**PROBLEM**.
Copy out all of the rows below, line by line and word for word, changing nothing.

— START RECORDS PROVIDED —

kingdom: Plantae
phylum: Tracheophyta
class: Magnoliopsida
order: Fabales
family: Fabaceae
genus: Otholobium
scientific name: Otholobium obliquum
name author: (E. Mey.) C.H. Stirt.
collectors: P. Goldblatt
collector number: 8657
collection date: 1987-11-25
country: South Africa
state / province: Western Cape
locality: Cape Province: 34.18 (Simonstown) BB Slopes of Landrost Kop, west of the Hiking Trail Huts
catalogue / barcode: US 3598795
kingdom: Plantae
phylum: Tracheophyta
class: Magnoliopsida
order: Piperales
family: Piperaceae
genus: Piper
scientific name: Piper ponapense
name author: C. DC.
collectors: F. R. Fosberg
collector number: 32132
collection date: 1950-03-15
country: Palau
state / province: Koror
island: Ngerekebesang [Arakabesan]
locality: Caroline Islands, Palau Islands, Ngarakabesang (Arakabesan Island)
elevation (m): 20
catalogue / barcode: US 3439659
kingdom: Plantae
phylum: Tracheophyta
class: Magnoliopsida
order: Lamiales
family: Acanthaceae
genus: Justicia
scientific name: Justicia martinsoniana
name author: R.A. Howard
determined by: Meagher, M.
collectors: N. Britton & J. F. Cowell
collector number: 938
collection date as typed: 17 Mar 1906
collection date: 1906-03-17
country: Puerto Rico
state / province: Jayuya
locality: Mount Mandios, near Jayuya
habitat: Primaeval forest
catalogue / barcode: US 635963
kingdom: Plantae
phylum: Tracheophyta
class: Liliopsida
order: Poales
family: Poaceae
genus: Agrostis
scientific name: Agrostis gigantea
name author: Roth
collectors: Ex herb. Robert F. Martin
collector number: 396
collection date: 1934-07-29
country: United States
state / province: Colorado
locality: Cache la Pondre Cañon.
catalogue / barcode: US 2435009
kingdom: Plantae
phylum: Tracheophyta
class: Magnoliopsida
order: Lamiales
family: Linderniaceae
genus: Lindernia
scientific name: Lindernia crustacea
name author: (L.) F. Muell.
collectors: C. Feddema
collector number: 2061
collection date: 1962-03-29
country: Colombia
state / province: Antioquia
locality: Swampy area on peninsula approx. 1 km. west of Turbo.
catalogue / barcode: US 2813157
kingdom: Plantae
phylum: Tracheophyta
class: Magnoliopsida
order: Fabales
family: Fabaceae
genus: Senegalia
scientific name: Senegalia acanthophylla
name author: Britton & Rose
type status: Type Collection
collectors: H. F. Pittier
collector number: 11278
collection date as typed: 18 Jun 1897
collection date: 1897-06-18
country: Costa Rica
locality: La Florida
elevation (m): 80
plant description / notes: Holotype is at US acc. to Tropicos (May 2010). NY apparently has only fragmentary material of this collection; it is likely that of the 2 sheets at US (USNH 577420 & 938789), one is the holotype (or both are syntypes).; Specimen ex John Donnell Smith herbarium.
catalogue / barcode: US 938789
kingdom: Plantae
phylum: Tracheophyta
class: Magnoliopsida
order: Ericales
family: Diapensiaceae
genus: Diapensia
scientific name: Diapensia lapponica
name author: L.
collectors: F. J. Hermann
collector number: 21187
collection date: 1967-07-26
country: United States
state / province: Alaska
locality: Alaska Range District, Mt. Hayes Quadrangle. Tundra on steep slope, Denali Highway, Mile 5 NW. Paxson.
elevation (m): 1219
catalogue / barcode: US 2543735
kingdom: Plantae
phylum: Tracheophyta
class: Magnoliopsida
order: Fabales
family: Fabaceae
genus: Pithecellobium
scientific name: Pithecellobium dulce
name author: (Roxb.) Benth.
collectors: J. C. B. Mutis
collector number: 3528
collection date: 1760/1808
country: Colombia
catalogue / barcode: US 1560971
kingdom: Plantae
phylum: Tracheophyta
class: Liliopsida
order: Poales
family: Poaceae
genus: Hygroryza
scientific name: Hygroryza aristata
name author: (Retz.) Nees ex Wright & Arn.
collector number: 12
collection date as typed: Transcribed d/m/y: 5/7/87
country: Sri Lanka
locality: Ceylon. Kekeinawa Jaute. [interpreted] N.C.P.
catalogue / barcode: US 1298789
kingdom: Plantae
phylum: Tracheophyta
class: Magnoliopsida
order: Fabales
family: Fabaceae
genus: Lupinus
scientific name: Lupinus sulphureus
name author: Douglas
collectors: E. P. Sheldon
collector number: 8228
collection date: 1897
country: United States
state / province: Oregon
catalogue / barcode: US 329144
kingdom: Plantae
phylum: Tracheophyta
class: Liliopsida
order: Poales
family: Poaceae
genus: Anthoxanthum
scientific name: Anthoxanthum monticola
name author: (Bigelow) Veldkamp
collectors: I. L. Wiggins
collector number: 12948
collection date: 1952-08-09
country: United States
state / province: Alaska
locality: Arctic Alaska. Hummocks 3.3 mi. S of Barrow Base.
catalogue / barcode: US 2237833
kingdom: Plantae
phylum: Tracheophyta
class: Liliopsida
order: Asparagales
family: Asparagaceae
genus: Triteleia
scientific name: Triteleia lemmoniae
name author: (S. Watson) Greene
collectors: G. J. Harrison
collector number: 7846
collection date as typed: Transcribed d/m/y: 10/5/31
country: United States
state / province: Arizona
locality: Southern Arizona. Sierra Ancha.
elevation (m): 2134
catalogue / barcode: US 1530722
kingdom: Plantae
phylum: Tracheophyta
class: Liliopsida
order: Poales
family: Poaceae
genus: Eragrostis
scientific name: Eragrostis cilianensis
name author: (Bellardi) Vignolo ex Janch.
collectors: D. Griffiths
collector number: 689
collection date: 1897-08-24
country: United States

— END RECORDS PROVIDED —

**PROBLEM SOLUTION**.
kingdom: Plantae
phylum: Tracheophyta
class: Magnoliopsida
order: Fabales
family: Fabaceae
genus: Otholobium
scientific name: Otholobium obliquum
name author: (E. Mey.) C.H. Stirt.
collectors: P. Goldblatt
collector number: 8657
collection date: 1987-11-25
country: South Africa
state / province: Western Cape
locality: Cape Province: 34.18 (Simonstown) BB Slopes of Landrost Kop, west of the Hiking Trail Huts
catalogue / barcode: US 3598795
kingdom: Plantae
phylum: Tracheophyta
class: Magnoliopsida
order: Piperales
family: Piperaceae
genus: Piper
scientific name: Piper ponapense
name author: C. DC.
collectors: F. R. Fosberg
collector number: 32132
collection date: 1950-03-15
country: Palau
state / province: Koror
island: Ngerekebesang [Arakabesan]
locality: Caroline Islands, Palau Islands, Ngarakabesang (Arakabesan Island)
elevation (m): 20
catalogue / barcode: US 3439659
kingdom: Plantae
phylum: Tracheophyta
class: Magnoliopsida
order: Lamiales
family: Acanthaceae
genus: Justicia
scientific name: Justicia martinsoniana
name author: R.A. Howard
determined by: Meagher, M.
collectors: N. Britton & J. F. Cowell
collector number: 938
collection date as typed: 17 Mar 1906
collection date: 1906-03-17
country: Puerto Rico
state / province: Jayuya
locality: Mount Mandios, near Jayuya
habitat: Primaeval forest
catalogue / barcode: US 635963
kingdom: Plantae
phylum: Tracheophyta
class: Liliopsida
order: Poales
family: Poaceae
genus: Agrostis
scientific name: Agrostis gigantea
name author: Roth
collectors: Ex herb. Robert F. Martin
collector number: 396
collection date: 1934-07-29
country: United States
state / province: Colorado
locality: Cache la Pondre Cañon.
catalogue / barcode: US 2435009
kingdom: Plantae
phylum: Tracheophyta
class: Magnoliopsida
order: Lamiales
family: Linderniaceae
genus: Lindernia
scientific name: Lindernia crustacea
name author: (L.) F. Muell.
collectors: C. Feddema
collector number: 2061
collection date: 1962-03-29
country: Colombia
state / province: Antioquia
locality: Swampy area on peninsula approx. 1 km. west of Turbo.
catalogue / barcode: US 2813157
kingdom: Plantae
phylum: Tracheophyta
class: Magnoliopsida
order: Fabales
family: Fabaceae
genus: Senegalia
scientific name: Senegalia acanthophylla
name author: Britton & Rose
type status: Type Collection
collectors: H. F. Pittier
collector number: 11278
collection date as typed: 18 Jun 1897
collection date: 1897-06-18
country: Costa Rica
locality: La Florida
elevation (m): 80
plant description / notes: Holotype is at US acc. to Tropicos (May 2010). NY apparently has only fragmentary material of this collection; it is likely that of the 2 sheets at US (USNH 577420 & 938789), one is the holotype (or both are syntypes).; Specimen ex John Donnell Smith herbarium.
catalogue / barcode: US 938789
kingdom: Plantae
phylum: Tracheophyta
class: Magnoliopsida
order: Ericales
family: Diapensiaceae
genus: Diapensia
scientific name: Diapensia lapponica
name author: L.
collectors: F. J. Hermann
collector number: 21187
collection date: 1967-07-26
country: United States
state / province: Alaska
locality: Alaska Range District, Mt. Hayes Quadrangle. Tundra on steep slope, Denali Highway, Mile 5 NW. Paxson.
elevation (m): 1219
catalogue / barcode: US 2543735
kingdom: Plantae
phylum: Tracheophyta
class: Magnoliopsida
order: Fabales
family: Fabaceae
genus: Pithecellobium
scientific name: Pithecellobium dulce
name author: (Roxb.) Benth.
collectors: J. C. B. Mutis
collector number: 3528
collection date: 1760/1808
country: Colombia
catalogue / barcode: US 1560971
kingdom: Plantae
phylum: Tracheophyta
class: Liliopsida
order: Poales
family: Poaceae
genus: Hygroryza
scientific name: Hygroryza aristata
name author: (Retz.) Nees ex Wright & Arn.
collector number: 12
collection date as typed: Transcribed d/m/y: 5/7/87
country: Sri Lanka
locality: Ceylon. Kekeinawa Jaute. [interpreted] N.C.P.
catalogue / barcode: US 1298789
kingdom: Plantae
phylum: Tracheophyta
class: Magnoliopsida
order: Fabales
family: Fabaceae
genus: Lupinus
scientific name: Lupinus sulphureus
name author: Douglas
collectors: E. P. Sheldon
collector number: 8228
collection date: 1897
country: United States
state / province: Oregon
catalogue / barcode: US 329144
kingdom: Plantae
phylum: Tracheophyta
class: Liliopsida
order: Poales
family: Poaceae
genus: Anthoxanthum
scientific name: Anthoxanthum monticola
name author: (Bigelow) Veldkamp
collectors: I. L. Wiggins
collector number: 12948
collection date: 1952-08-09
country: United States
state / province: Alaska
locality: Arctic Alaska. Hummocks 3.3 mi. S of Barrow Base.
catalogue / barcode: US 2237833
kingdom: Plantae
phylum: Tracheophyta
class: Liliopsida
order: Asparagales
family: Asparagaceae
genus: Triteleia
scientific name: Triteleia lemmoniae
name author: (S. Watson) Greene
collectors: G. J. Harrison
collector number: 7846
collection date as typed: Transcribed d/m/y: 10/5/31
country: United States
state / province: Arizona
locality: Southern Arizona. Sierra Ancha.
elevation (m): 2134
catalogue / barcode: US 1530722
kingdom: Plantae
phylum: Tracheophyta
class: Liliopsida
order: Poales
family: Poaceae
genus: Eragrostis
scientific name: Eragrostis cilianensis
name author: (Bellardi) Vignolo ex Janch.
collectors: D. Griffiths
collector number: 689
collection date: 1897-08-24
country: United States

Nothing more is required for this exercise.